А как сейчас ваши дела в Учреждении? Ведь вы, Рональд Алексеевич, как будто задумывались о переходе оттуда?
— Пока, после такой паузы, я ничего сказать о работе не могу. Я не уверен, что еще числюсь в штатах своего Учреждения. Я там еще не был.
— Не тревожьтесь. Там никому не известно, где вы пробыли этот месяц. Вашей супруге, Екатерине Георгиевне, мы передадим завтра больничный лист. Дадим вам, сверх отбытого месяца, недельку полного домашнего отдыха. А потом подумаем, как пойдет ваша дальнейшая служебная и иная деятельность. Ваше заявление, Рональд Алексеевич, я еще перепроверю: отпускать вас совсем мы отнюдь не намерены. Вы сами понимаете, что арест ваш был сделан отчасти в целях оперативных, отчасти же по недоразумению. Не огорчайтесь лишнему опыту, мы его еще используем вместе с вами!
Товарищ начальник, увы, не ведал еще, что дни его самого уже сочтены. И трех лет не минет, как смертный приговор над ним будет приведен в исполнение. Тоже, наверное, «в целях оперативных», и в тех же лубянских подвалах! Рональд Вальдек тоже, разумеется, не мог еще предвидеть такого оборота событий, выходя из кабинета в коридор Большого Дома, но в своих намерениях нисколько не поколебался, связь с этим заведением прекратить. Покамест просто не являться на встречи и вызовы, а при случае снова повторить прошение. И — больше никаких справок, консультаций и донесений!

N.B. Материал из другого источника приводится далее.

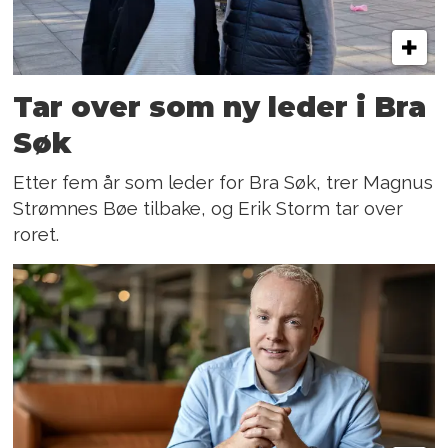
Tar over som ny leder i Bra
Søk
Etter fem år som leder for Bra Søk, trer Magnus
Strømnes Bøe tilbake, og Erik Storm tar over
roret.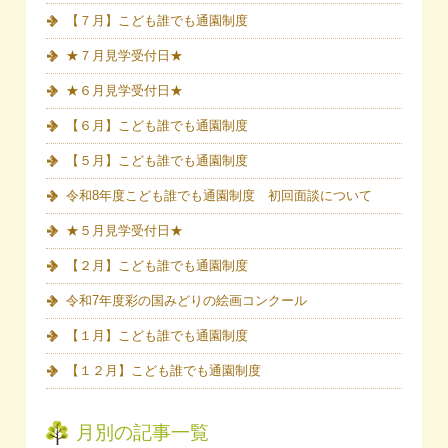
【７月】こども誰でも通園制度
★７月見学受付日★
★６月見学受付日★
【６月】こども誰でも通園制度
【５月】こども誰でも通園制度
令和8年度こども誰でも通園制度 初回面談について
★５月見学受付日★
【２月】こども誰でも通園制度
令和7年度彩の国みどりの絵画コンクール
【１月】こども誰でも通園制度
【１２月】こども誰でも通園制度
月別の記事一覧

На службу Рональд явился через неделю, с «листком временной нетрудоспособности», в просторечии — с бюллетенем, выданным Петровской амбулаторией, к которой никакого отношения не имел. Однако, в бухгалтерии никто не обратил внимания на эту несуразицу. Через неделю он втянулся в обычную деловую круговерть и начал вспоминать о своей бывшей ученице. Мысль о ней была мучительна — что там с нею, где она? Но была в этой мысли еще и сладость, тревога и горячая острота.
Как-то нечаянно он смог узнать, что уехала она в Баку и осенью должна вернуться в Москву. То, что ее нет — смирило его, избавляло от соблазна увидеться. Но однажды, в дождливый сентябрьский полдень, садясь в автобус на Арбатской площади он был последним из очереди, кого кондукторша допустила в набитую машину. И как раз следом за Рональдом кинулась к автобусной дверце с мостовой женщина. Кондукторша грубо столкнула ее с подножки и захлопнула дверь. Женщина оказалась Юлией Вестерн, загорелой, оживленной и еще больше похорошевшей.
На другой день он из автомата позвонил по старому телефону. Женский голос сказал, что Юлия после Баку остановилась в гостинице, но этой ночью улетает в Стокгольм.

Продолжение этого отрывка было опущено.